# PROBLEM
Return every entry exactly as written, with the pictures removed.
───── MATERIAL PROVIDED ─────
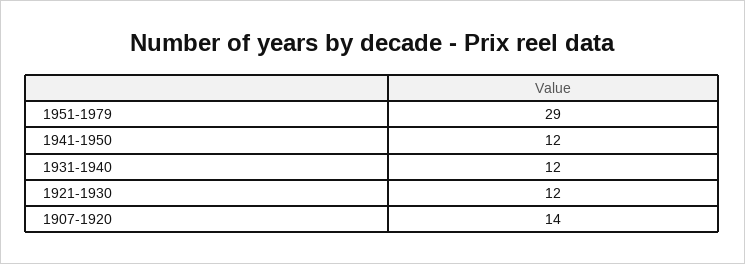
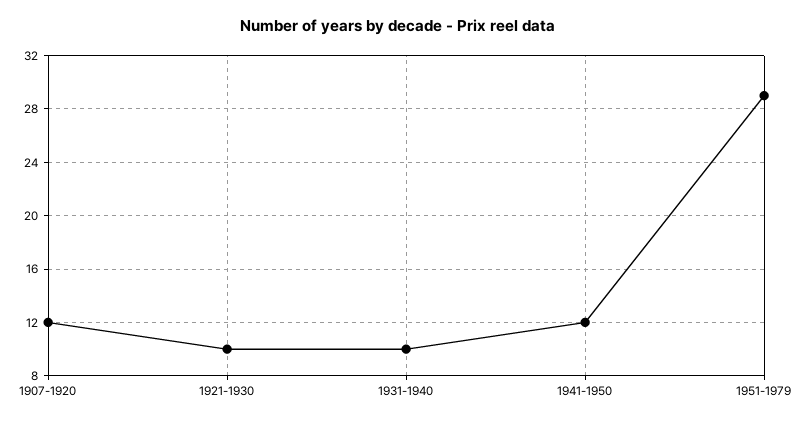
  {
    "1951-1979": 29,
    "1941-1950": 12,
-   "1931-1940": 12,
+   "1931-1940": 10,
-   "1921-1930": 12,
+   "1921-1930": 10,
-   "1907-1920": 14
+   "1907-1920": 12
  }

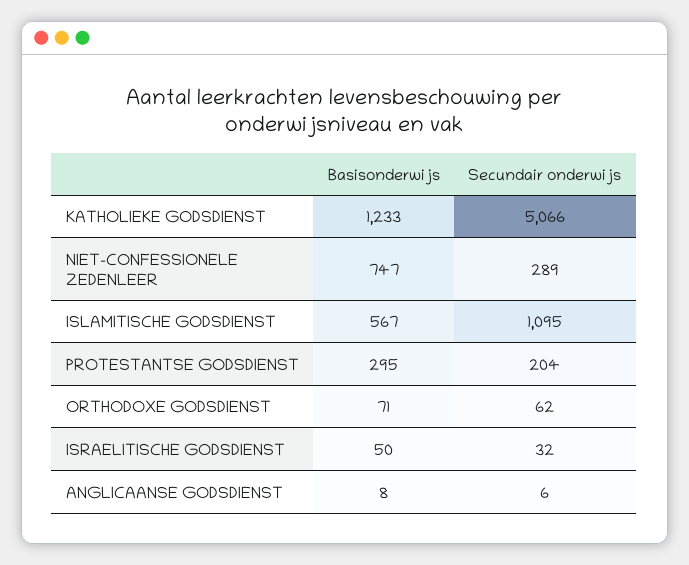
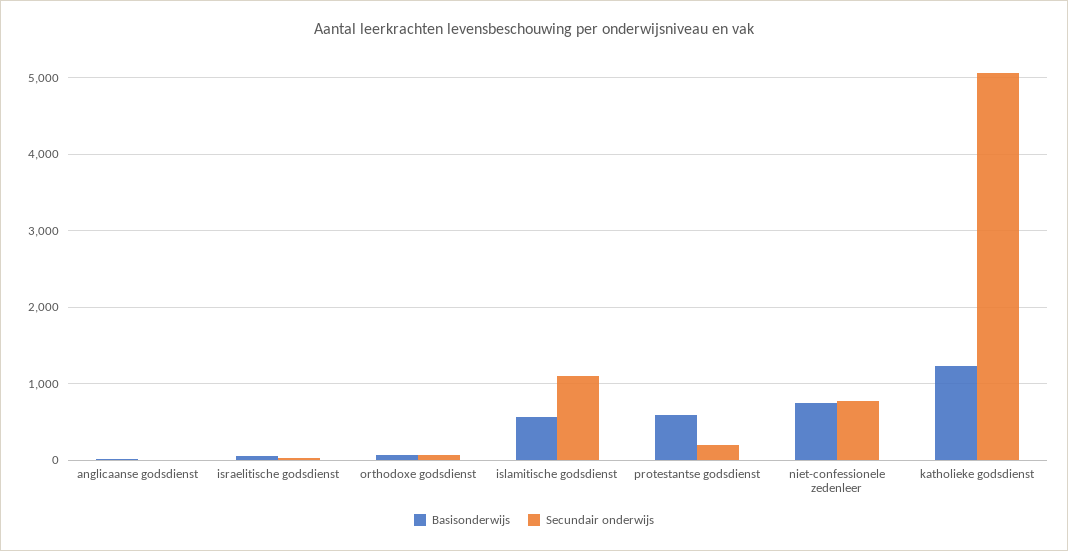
  {
    "Basisonderwijs": {
      "KATHOLIEKE GODSDIENST": 1233,
      "NIET-CONFESSIONELE ZEDENLEER": 747,
      "ISLAMITISCHE GODSDIENST": 567,
-     "PROTESTANTSE GODSDIENST": 295,
+     "PROTESTANTSE GODSDIENST": 600,
      "ORTHODOXE GODSDIENST": 71,
      "ISRAELITISCHE GODSDIENST": 50,
      "ANGLICAANSE GODSDIENST": 8
    },
    "Secundair onderwijs": {
      "KATHOLIEKE GODSDIENST": 5066,
-     "NIET-CONFESSIONELE ZEDENLEER": 289,
+     "NIET-CONFESSIONELE ZEDENLEER": 800,
      "ISLAMITISCHE GODSDIENST": 1095,
      "PROTESTANTSE GODSDIENST": 204,
      "ORTHODOXE GODSDIENST": 62,
      "ISRAELITISCHE GODSDIENST": 32,
      "ANGLICAANSE GODSDIENST": 6
    }
  }

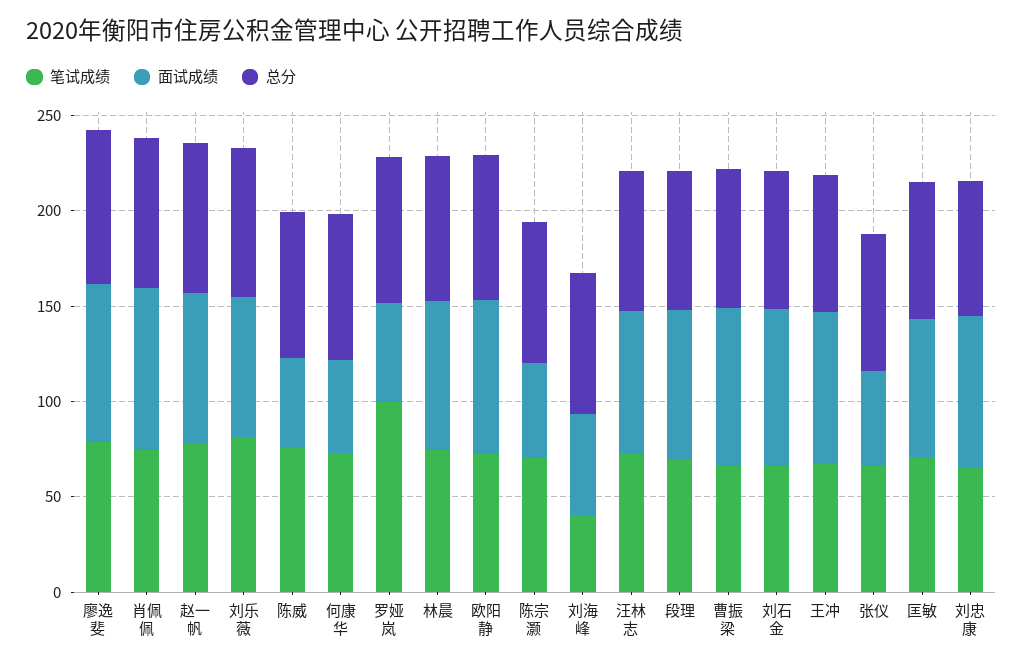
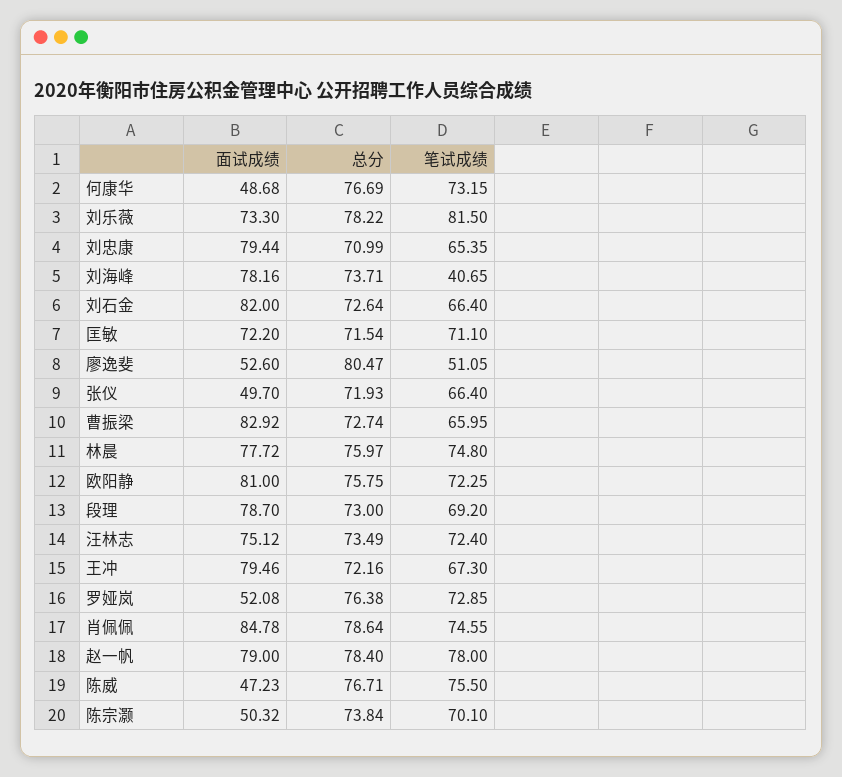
  {
    "笔试成绩": {
-     "廖逸斐": 80,
+     "廖逸斐": 51.05,
      "肖佩佩": 74.55,
      "赵一帆": 78,
      "刘乐薇": 81.5,
      "陈威": 75.5,
      "何康华": 73.15,
-     "罗娅岚": 100,
+     "罗娅岚": 72.85,
      "林晨": 74.8,
      "欧阳静": 72.25,
      "陈宗灏": 70.1,
      "刘海峰": 40.65,
      "汪林志": 72.4,
      "段理": 69.2,
      "曹振梁": 65.95,
      "刘石金": 66.4,
      "王冲": 67.3,
      "张仪": 66.4,
      "匡敏": 71.1,
      "刘忠康": 65.35
    },
    "面试成绩": {
-     "廖逸斐": 80,
+     "廖逸斐": 52.6,
      "肖佩佩": 84.78,
      "赵一帆": 79,
      "刘乐薇": 73.3,
      "陈威": 47.23,
      "何康华": 48.68,
      "罗娅岚": 52.08,
      "林晨": 77.72,
      "欧阳静": 81,
      "陈宗灏": 50.32,
-     "刘海峰": 50,
+     "刘海峰": 78.16,
      "汪林志": 75.12,
      "段理": 78.7,
      "曹振梁": 82.92,
      "刘石金": 82,
      "王冲": 79.46,
      "张仪": 49.7,
      "匡敏": 72.2,
      "刘忠康": 79.44
    },
    "总分": {
      "廖逸斐": 80.47,
      "肖佩佩": 78.64,
      "赵一帆": 78.4,
      "刘乐薇": 78.22,
      "陈威": 76.71,
      "何康华": 76.69,
      "罗娅岚": 76.38,
      "林晨": 75.97,
      "欧阳静": 75.75,
      "陈宗灏": 73.84,
      "刘海峰": 73.71,
      "汪林志": 73.49,
      "段理": 73,
      "曹振梁": 72.74,
      "刘石金": 72.64,
      "王冲": 72.16,
      "张仪": 71.93,
      "匡敏": 71.54,
      "刘忠康": 70.99
    }
  }

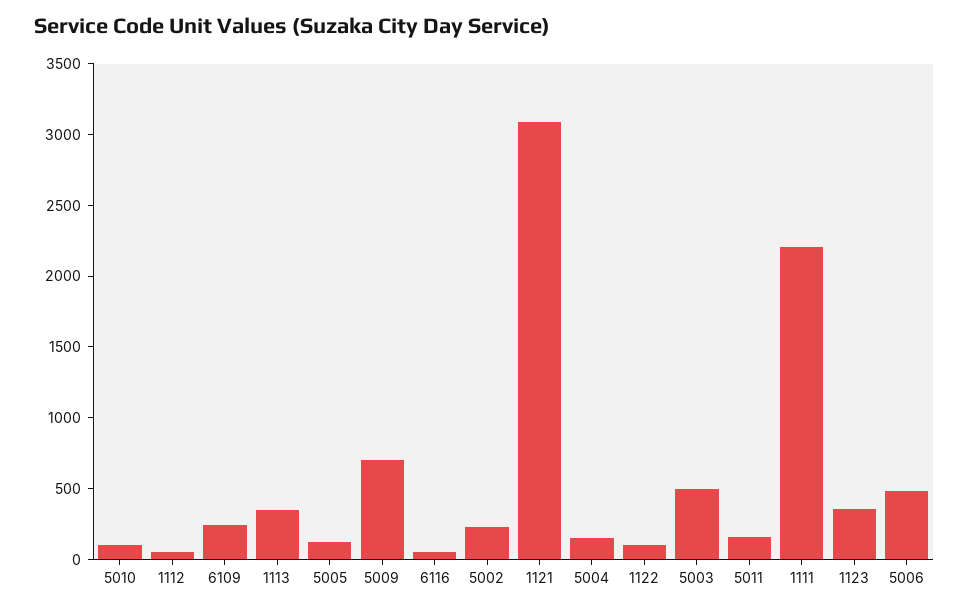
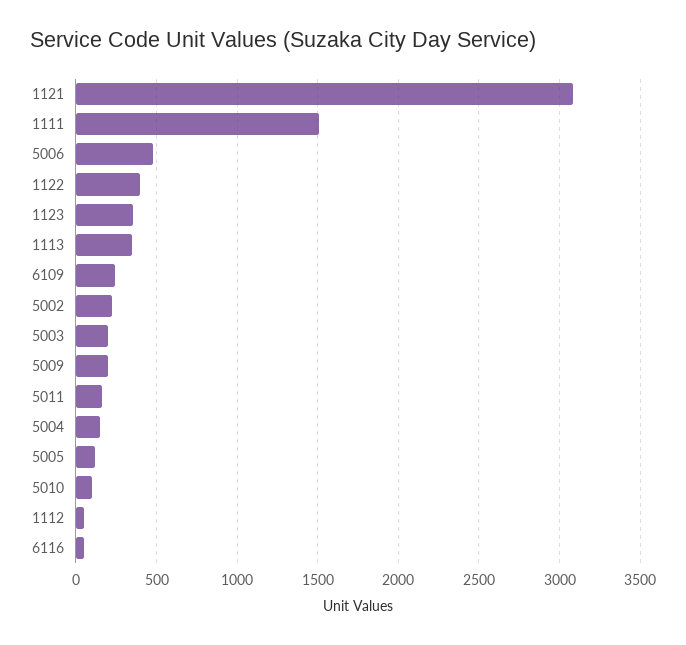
  {
    "5010": 100,
    "1112": 50,
    "6109": 250,
    "1113": 350,
    "5005": 100,
-   "5009": 700,
+   "5009": 200,
    "6116": 50,
    "5002": 250,
    "1121": 3100,
    "5004": 150,
-   "1122": 100,
+   "1122": 400,
-   "5003": 500,
+   "5003": 200,
    "5011": 150,
-   "1111": 2200,
+   "1111": 1500,
    "1123": 350,
    "5006": 500
  }

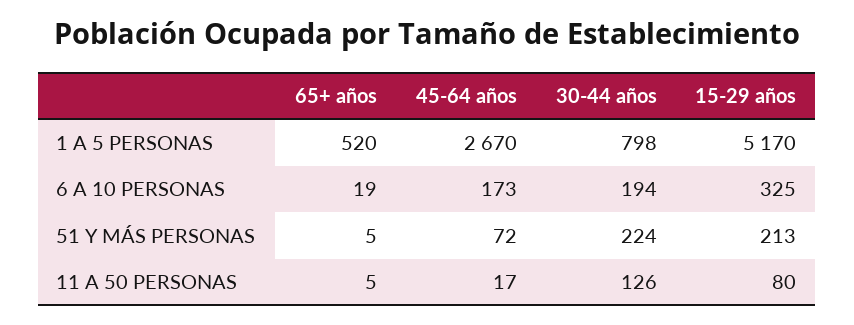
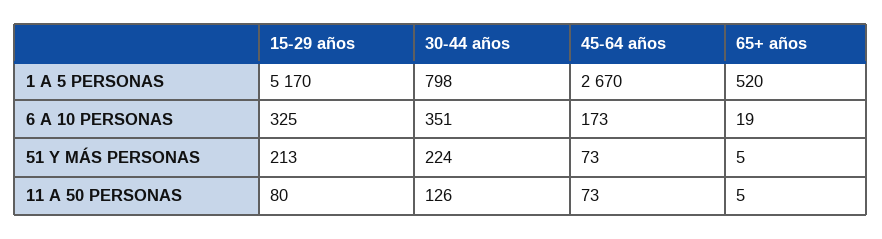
  {
    "65+ años": {
      "1 A 5 PERSONAS": 520,
      "6 A 10 PERSONAS": 19,
      "51 Y MÁS PERSONAS": 5,
      "11 A 50 PERSONAS": 5
    },
    "45-64 años": {
      "1 A 5 PERSONAS": 2670,
      "6 A 10 PERSONAS": 173,
-     "51 Y MÁS PERSONAS": 72,
+     "51 Y MÁS PERSONAS": 73,
-     "11 A 50 PERSONAS": 17
+     "11 A 50 PERSONAS": 73
    },
    "30-44 años": {
      "1 A 5 PERSONAS": 798,
-     "6 A 10 PERSONAS": 194,
+     "6 A 10 PERSONAS": 351,
      "51 Y MÁS PERSONAS": 224,
      "11 A 50 PERSONAS": 126
    },
    "15-29 años": {
      "1 A 5 PERSONAS": 5170,
      "6 A 10 PERSONAS": 325,
      "51 Y MÁS PERSONAS": 213,
      "11 A 50 PERSONAS": 80
    }
  }

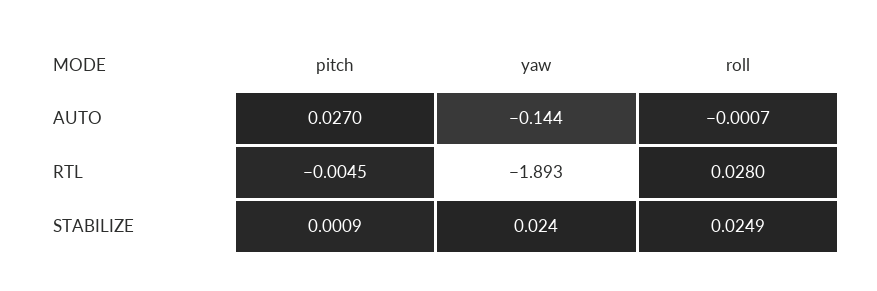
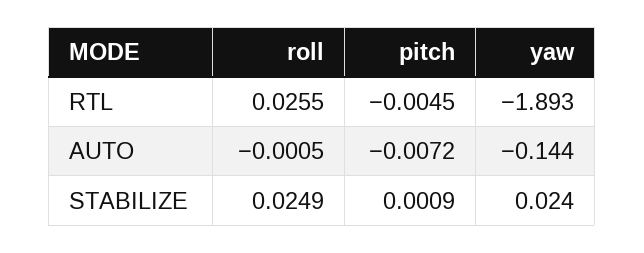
  {
    "pitch": {
-     "AUTO": 0.027,
+     "AUTO": -0.0072,
      "RTL": -0.0045,
      "STABILIZE": 0.0009
    },
    "yaw": {
      "AUTO": -0.144,
      "RTL": -1.893,
      "STABILIZE": 0.024
    },
    "roll": {
-     "AUTO": -0.0007,
+     "AUTO": -0.0005,
-     "RTL": 0.028,
+     "RTL": 0.0255,
      "STABILIZE": 0.0249
    }
  }

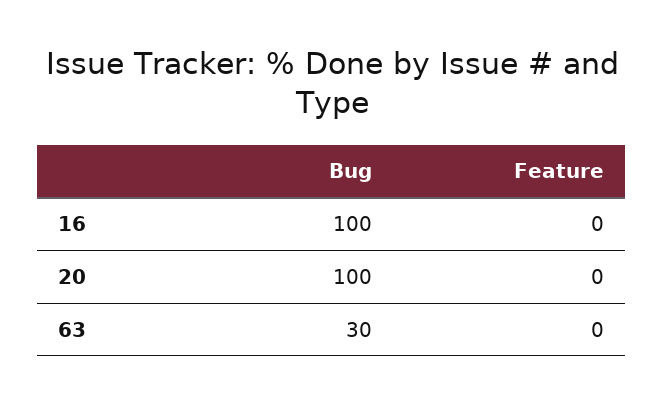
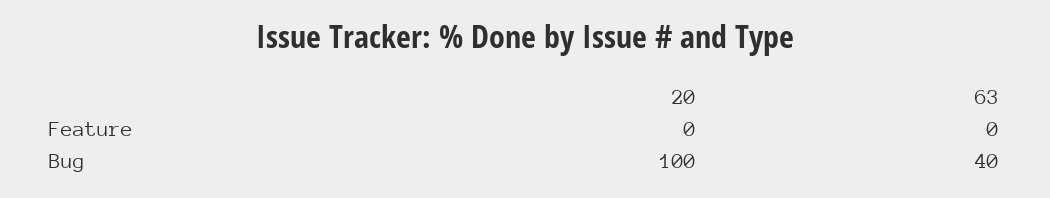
  {
    "Bug": {
-     "16": 100,
      "20": 100,
-     "63": 30
+     "63": 40
    },
    "Feature": {
-     "16": 0,
      "20": 0,
      "63": 0
    }
  }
─────
# THE COMPLETED TASK
  {
    "1951-1979": 29,
    "1941-1950": 12,
-   "1931-1940": 12,
+   "1931-1940": 10,
-   "1921-1930": 12,
+   "1921-1930": 10,
-   "1907-1920": 14
+   "1907-1920": 12
  }

  {
    "Basisonderwijs": {
      "KATHOLIEKE GODSDIENST": 1233,
      "NIET-CONFESSIONELE ZEDENLEER": 747,
      "ISLAMITISCHE GODSDIENST": 567,
-     "PROTESTANTSE GODSDIENST": 295,
+     "PROTESTANTSE GODSDIENST": 600,
      "ORTHODOXE GODSDIENST": 71,
      "ISRAELITISCHE GODSDIENST": 50,
      "ANGLICAANSE GODSDIENST": 8
    },
    "Secundair onderwijs": {
      "KATHOLIEKE GODSDIENST": 5066,
-     "NIET-CONFESSIONELE ZEDENLEER": 289,
+     "NIET-CONFESSIONELE ZEDENLEER": 800,
      "ISLAMITISCHE GODSDIENST": 1095,
      "PROTESTANTSE GODSDIENST": 204,
      "ORTHODOXE GODSDIENST": 62,
      "ISRAELITISCHE GODSDIENST": 32,
      "ANGLICAANSE GODSDIENST": 6
    }
  }

  {
    "笔试成绩": {
-     "廖逸斐": 80,
+     "廖逸斐": 51.05,
      "肖佩佩": 74.55,
      "赵一帆": 78,
      "刘乐薇": 81.5,
      "陈威": 75.5,
      "何康华": 73.15,
-     "罗娅岚": 100,
+     "罗娅岚": 72.85,
      "林晨": 74.8,
      "欧阳静": 72.25,
      "陈宗灏": 70.1,
      "刘海峰": 40.65,
      "汪林志": 72.4,
      "段理": 69.2,
      "曹振梁": 65.95,
      "刘石金": 66.4,
      "王冲": 67.3,
      "张仪": 66.4,
      "匡敏": 71.1,
      "刘忠康": 65.35
    },
    "面试成绩": {
-     "廖逸斐": 80,
+     "廖逸斐": 52.6,
      "肖佩佩": 84.78,
      "赵一帆": 79,
      "刘乐薇": 73.3,
      "陈威": 47.23,
      "何康华": 48.68,
      "罗娅岚": 52.08,
      "林晨": 77.72,
      "欧阳静": 81,
      "陈宗灏": 50.32,
-     "刘海峰": 50,
+     "刘海峰": 78.16,
      "汪林志": 75.12,
      "段理": 78.7,
      "曹振梁": 82.92,
      "刘石金": 82,
      "王冲": 79.46,
      "张仪": 49.7,
      "匡敏": 72.2,
      "刘忠康": 79.44
    },
    "总分": {
      "廖逸斐": 80.47,
      "肖佩佩": 78.64,
      "赵一帆": 78.4,
      "刘乐薇": 78.22,
      "陈威": 76.71,
      "何康华": 76.69,
      "罗娅岚": 76.38,
      "林晨": 75.97,
      "欧阳静": 75.75,
      "陈宗灏": 73.84,
      "刘海峰": 73.71,
      "汪林志": 73.49,
      "段理": 73,
      "曹振梁": 72.74,
      "刘石金": 72.64,
      "王冲": 72.16,
      "张仪": 71.93,
      "匡敏": 71.54,
      "刘忠康": 70.99
    }
  }

  {
    "5010": 100,
    "1112": 50,
    "6109": 250,
    "1113": 350,
    "5005": 100,
-   "5009": 700,
+   "5009": 200,
    "6116": 50,
    "5002": 250,
    "1121": 3100,
    "5004": 150,
-   "1122": 100,
+   "1122": 400,
-   "5003": 500,
+   "5003": 200,
    "5011": 150,
-   "1111": 2200,
+   "1111": 1500,
    "1123": 350,
    "5006": 500
  }

  {
    "65+ años": {
      "1 A 5 PERSONAS": 520,
      "6 A 10 PERSONAS": 19,
      "51 Y MÁS PERSONAS": 5,
      "11 A 50 PERSONAS": 5
    },
    "45-64 años": {
      "1 A 5 PERSONAS": 2670,
      "6 A 10 PERSONAS": 173,
-     "51 Y MÁS PERSONAS": 72,
+     "51 Y MÁS PERSONAS": 73,
-     "11 A 50 PERSONAS": 17
+     "11 A 50 PERSONAS": 73
    },
    "30-44 años": {
      "1 A 5 PERSONAS": 798,
-     "6 A 10 PERSONAS": 194,
+     "6 A 10 PERSONAS": 351,
      "51 Y MÁS PERSONAS": 224,
      "11 A 50 PERSONAS": 126
    },
    "15-29 años": {
      "1 A 5 PERSONAS": 5170,
      "6 A 10 PERSONAS": 325,
      "51 Y MÁS PERSONAS": 213,
      "11 A 50 PERSONAS": 80
    }
  }

  {
    "pitch": {
-     "AUTO": 0.027,
+     "AUTO": -0.0072,
      "RTL": -0.0045,
      "STABILIZE": 0.0009
    },
    "yaw": {
      "AUTO": -0.144,
      "RTL": -1.893,
      "STABILIZE": 0.024
    },
    "roll": {
-     "AUTO": -0.0007,
+     "AUTO": -0.0005,
-     "RTL": 0.028,
+     "RTL": 0.0255,
      "STABILIZE": 0.0249
    }
  }

  {
    "Bug": {
-     "16": 100,
      "20": 100,
-     "63": 30
+     "63": 40
    },
    "Feature": {
-     "16": 0,
      "20": 0,
      "63": 0
    }
  }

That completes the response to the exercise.